Drug War, Gov’t Failures Blamed For Surge in Homicides in Mexico...
Drug War, Gov’t Failures Blamed For Surge in Homicides in Mexico
August 10, 2017 – Mexican activists fear this year could end up being one of the deadliest in their country’s recent history, as a surge in homicides sweeps the nation, with journalists and priests among those in the firing line.
The number of intentional murder investigations spiked nearly 30 percent, to 9,916, in the January to May period this year compared to the same period in 2016, according to the citizens’ group National Citizen Observatory which tracks government crime statistics. In fact May saw the second highest number of intentional homicide investigations (2,186) since official record keeping began in 1997, according to a posting on the group’s website. An intentional homicide investigation was opened by authorities every 20 minutes and 25 seconds on average during that month. Authorities record intentional homicides differently from accidental ones. (Meanwhile extortion investigations were up by 28.6 percent in May compared to the same month in 2016, while business robbery investigations surged by 40 percent.)

Mexico’s homicide rate peaked at 27,213 in 2011 and dropped to 20,010 in 2014, before beginning an upward climb to a preliminary total of 23,953 last year, according to figures recently released by the nation’s census bureau. In Mexico City alone, the homicide rate increased by 21 percent in the first half of this year compared to the same period in 2016, according to a report last week by the citizens’ group Security, Justice and Peace. More than 330 “executions” tied to drug trafficking have been reported by local media, and law enforcement agencies are investigating a least 10 organized crime organizations in the city and its outlying areas, it said. National Citizen Observatory director Francis Rivas called the 2017 figures “worrying” and “very serious.”

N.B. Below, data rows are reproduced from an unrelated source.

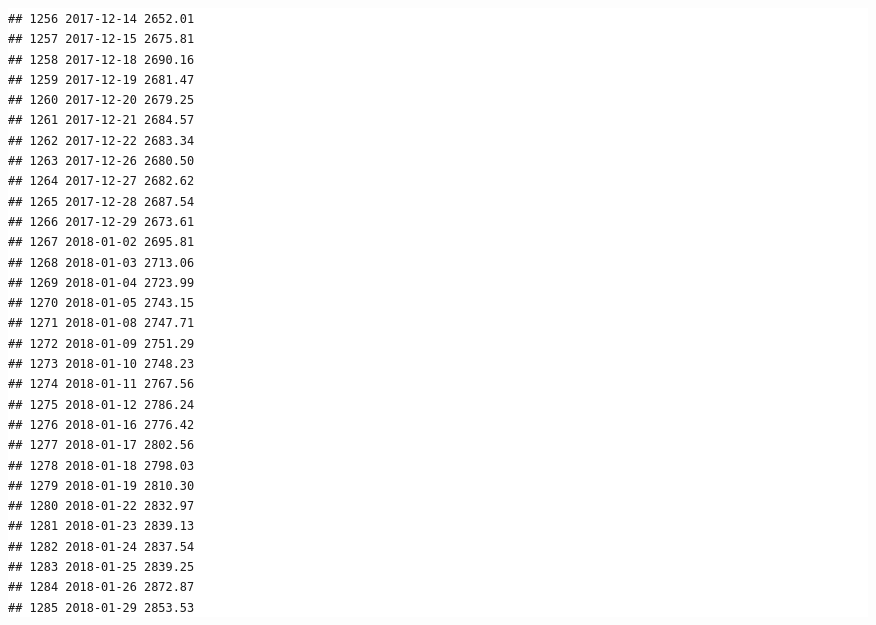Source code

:     ## 1256 2017-12-14 2652.01
    ## 1257 2017-12-15 2675.81
    ## 1258 2017-12-18 2690.16
    ## 1259 2017-12-19 2681.47
    ## 1260 2017-12-20 2679.25
    ## 1261 2017-12-21 2684.57
    ## 1262 2017-12-22 2683.34
    ## 1263 2017-12-26 2680.50
    ## 1264 2017-12-27 2682.62
    ## 1265 2017-12-28 2687.54
    ## 1266 2017-12-29 2673.61
    ## 1267 2018-01-02 2695.81
    ## 1268 2018-01-03 2713.06
    ## 1269 2018-01-04 2723.99
    ## 1270 2018-01-05 2743.15
    ## 1271 2018-01-08 2747.71
    ## 1272 2018-01-09 2751.29
    ## 1273 2018-01-10 2748.23
    ## 1274 2018-01-11 2767.56
    ## 1275 2018-01-12 2786.24
    ## 1276 2018-01-16 2776.42
    ## 1277 2018-01-17 2802.56
    ## 1278 2018-01-18 2798.03
    ## 1279 2018-01-19 2810.30
    ## 1280 2018-01-22 2832.97
    ## 1281 2018-01-23 2839.13
    ## 1282 2018-01-24 2837.54
    ## 1283 2018-01-25 2839.25
    ## 1284 2018-01-26 2872.87
    ## 1285 2018-01-29 2853.53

As do other activists, he blamed the most recent increase in homicides on a fracturing of organized crime groups in Mexico and the lack of effective crime-fighting efforts by federal and state authorities. The nation’s biggest organized crime groups, Rivas told CNSNews.com, began to break up “into smaller and smaller organizations” during the administration of former President Felipe Calderon (2006-2012) who deployed federal troops to battle the drug cartels locally in states including Michoacán in 2006. Since then, “smaller bands are constituting themselves and battling for territory, fighting internally and externally,” he said. Rivas tied the most recent rise in violence to the capture of the notorious Sinaloa cartel leader “El Chapo” Guzman, who was extradited to the U.S. in January for trial.


Mexican federal police in action.

Government anti-crime efforts, he said, have been “badly thought out,” producing poor results. Authorities “don’t know how to attack the problem,” are using “the wrong techniques” and making “bad policy decisions.” Ma Elena Morera, president of the citizens’ anti-crime group Causa en Comun, agreed. She said the government’s use of the military to attack the drug cartels initially led to a decline in the homicide rate in 2013-2014. But the effort should have been coordinated with increased social programs and a strengthening of local law enforcement institutions, Morera said. “If Calderon had maintained his effort in Michoacán with social programs it would have been better.”

Morera said policing has not improved during the administration of President Peña Nieto, and promises to increase the size of the federal police force have not been kept. The nation’s law enforcement institutions are “worse off instead of better,” and there has been “no construction of public security institutions.” The more Mexico uses the military to fight crime, she said, the less the nation invests in local police. “We don’t see a federal security strategy.” Ten journalists have been killed in Mexico so far this year, according to the news outlet Telesur TV.

The Catholic Multimedia Center reports that 19 priests have been killed in Mexico since 2012. The death last week of a Catholic priest who died of wounds sustained when stabbed inside the city’s metropolitan cathedral after celebrating Mass on May 15 brings the number of Catholic priests killed this year to four. There have been two attempted kidnappings. In a report issued last week, the center said Mexico is the most dangerous country in Latin America for priests for the ninth year in a row. “This year 2017, in particular, has been a disastrous year for the priesthood and the Church in Mexico.” “We cannot be silent anymore, the blood of thousands of Mexicans is still being spilled,” the report said. “Things are far from improving.”